» PASSAGE PROVIDED:
'''
- Release poster
- Directed by: Tyler Perry
- Written by: Tyler Perry
- Produced by: Dianne Ashford; Will Areu; Angi Bones; Meagan Good; Tyler Perry;
- Starring: Meagan Good; Cory Hardrict; Joseph Lee Anderson; Taylor Polidore; Shannon Wallace; Richard Lawson; Debbi Morgan;
- Cinematography: Michael Watson
- Edited by: Storm Evans
- Music by: Sherri Chung
- Production companies: Amazon MGM Studios; Tyler Perry Studios;
- Distributed by: Amazon Prime Video
- Release date: July 11, 2024;
- Running time: 122 minutes
- Country: United States
- Language: English

= Divorce in the Black =

2024 film by Tyler Perry

Divorce in the Black (marketed as Tyler Perry's Divorce in the Black) is a 2024 American thriller-drama film directed by Tyler Perry and released on Amazon Prime Video. It stars Meagan Good as Ava, a young bank professional whose seemingly perfect marriage unravels when her husband abruptly leaves without explanation.
'''
» PROVIDED MATERIAL:
'''
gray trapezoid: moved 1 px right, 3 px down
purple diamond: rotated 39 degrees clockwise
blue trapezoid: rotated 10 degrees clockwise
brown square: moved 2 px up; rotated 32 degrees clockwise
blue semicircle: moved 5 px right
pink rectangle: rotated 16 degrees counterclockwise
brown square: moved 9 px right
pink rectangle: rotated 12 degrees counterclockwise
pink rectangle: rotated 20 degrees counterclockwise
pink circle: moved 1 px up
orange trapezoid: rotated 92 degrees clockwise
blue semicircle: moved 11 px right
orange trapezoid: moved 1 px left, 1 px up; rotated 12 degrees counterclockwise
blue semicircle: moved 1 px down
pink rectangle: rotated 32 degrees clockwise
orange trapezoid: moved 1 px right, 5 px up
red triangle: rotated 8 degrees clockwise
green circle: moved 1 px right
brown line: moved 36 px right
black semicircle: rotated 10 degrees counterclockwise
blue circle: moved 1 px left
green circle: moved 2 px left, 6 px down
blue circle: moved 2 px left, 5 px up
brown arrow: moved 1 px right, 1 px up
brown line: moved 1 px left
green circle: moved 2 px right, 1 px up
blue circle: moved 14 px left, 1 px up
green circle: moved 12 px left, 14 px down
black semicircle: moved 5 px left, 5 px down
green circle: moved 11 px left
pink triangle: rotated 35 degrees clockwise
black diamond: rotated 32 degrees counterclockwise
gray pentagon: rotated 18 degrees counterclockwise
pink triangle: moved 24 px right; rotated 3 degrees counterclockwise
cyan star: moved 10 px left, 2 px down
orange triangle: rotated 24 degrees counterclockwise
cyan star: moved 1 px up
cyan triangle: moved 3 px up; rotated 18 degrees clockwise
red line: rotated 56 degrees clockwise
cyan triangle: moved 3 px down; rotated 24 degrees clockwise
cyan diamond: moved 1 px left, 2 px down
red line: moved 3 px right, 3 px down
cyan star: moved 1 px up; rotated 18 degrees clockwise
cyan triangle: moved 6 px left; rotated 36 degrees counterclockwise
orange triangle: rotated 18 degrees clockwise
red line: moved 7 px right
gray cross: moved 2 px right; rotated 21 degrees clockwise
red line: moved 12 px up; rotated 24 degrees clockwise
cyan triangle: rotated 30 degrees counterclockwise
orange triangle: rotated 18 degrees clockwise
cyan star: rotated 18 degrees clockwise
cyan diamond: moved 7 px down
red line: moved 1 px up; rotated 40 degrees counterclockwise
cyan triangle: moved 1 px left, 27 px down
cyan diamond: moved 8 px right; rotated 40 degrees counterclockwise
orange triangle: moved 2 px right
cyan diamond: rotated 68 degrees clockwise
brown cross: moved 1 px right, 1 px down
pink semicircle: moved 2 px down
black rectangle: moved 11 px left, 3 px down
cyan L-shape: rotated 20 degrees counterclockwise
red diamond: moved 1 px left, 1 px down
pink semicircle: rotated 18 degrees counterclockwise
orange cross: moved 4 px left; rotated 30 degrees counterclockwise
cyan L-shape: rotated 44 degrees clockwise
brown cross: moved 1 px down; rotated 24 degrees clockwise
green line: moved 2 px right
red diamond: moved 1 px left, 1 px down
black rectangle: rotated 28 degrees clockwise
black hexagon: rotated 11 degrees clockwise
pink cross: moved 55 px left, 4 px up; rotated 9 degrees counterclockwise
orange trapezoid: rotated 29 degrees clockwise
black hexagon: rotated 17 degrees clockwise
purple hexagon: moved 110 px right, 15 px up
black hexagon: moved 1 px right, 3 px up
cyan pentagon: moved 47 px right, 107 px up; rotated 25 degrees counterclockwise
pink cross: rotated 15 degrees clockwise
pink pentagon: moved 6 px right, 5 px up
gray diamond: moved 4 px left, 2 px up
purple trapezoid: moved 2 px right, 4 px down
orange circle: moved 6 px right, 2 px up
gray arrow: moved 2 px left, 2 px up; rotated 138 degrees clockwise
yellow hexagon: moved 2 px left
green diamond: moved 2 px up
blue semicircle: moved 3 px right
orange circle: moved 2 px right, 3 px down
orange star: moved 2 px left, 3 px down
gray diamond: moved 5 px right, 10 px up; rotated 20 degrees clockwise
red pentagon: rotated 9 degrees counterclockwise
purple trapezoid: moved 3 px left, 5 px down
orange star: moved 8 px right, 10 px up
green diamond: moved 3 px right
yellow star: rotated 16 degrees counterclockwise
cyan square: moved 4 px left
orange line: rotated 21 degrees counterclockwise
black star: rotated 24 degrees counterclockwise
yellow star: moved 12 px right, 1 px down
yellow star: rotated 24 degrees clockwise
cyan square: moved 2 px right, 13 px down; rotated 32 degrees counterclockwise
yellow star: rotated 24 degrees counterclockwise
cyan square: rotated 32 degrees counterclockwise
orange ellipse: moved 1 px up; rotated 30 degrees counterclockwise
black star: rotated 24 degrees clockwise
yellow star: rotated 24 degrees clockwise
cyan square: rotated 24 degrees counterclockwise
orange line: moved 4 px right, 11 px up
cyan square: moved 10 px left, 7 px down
'''
» ASSIGNED TASK: In the film article, copy the passage that begins with "Divorce in the Black (marketed" and ends after "leaves without explanation.", replacing "bank professional" with "finance executive".

» TASK ANSWER:
Divorce in the Black (marketed as Tyler Perry's Divorce in the Black) is a 2024 American thriller-drama film directed by Tyler Perry and released on Amazon Prime Video. It stars Meagan Good as Ava, a young finance executive whose seemingly perfect marriage unravels when her husband abruptly leaves without explanation.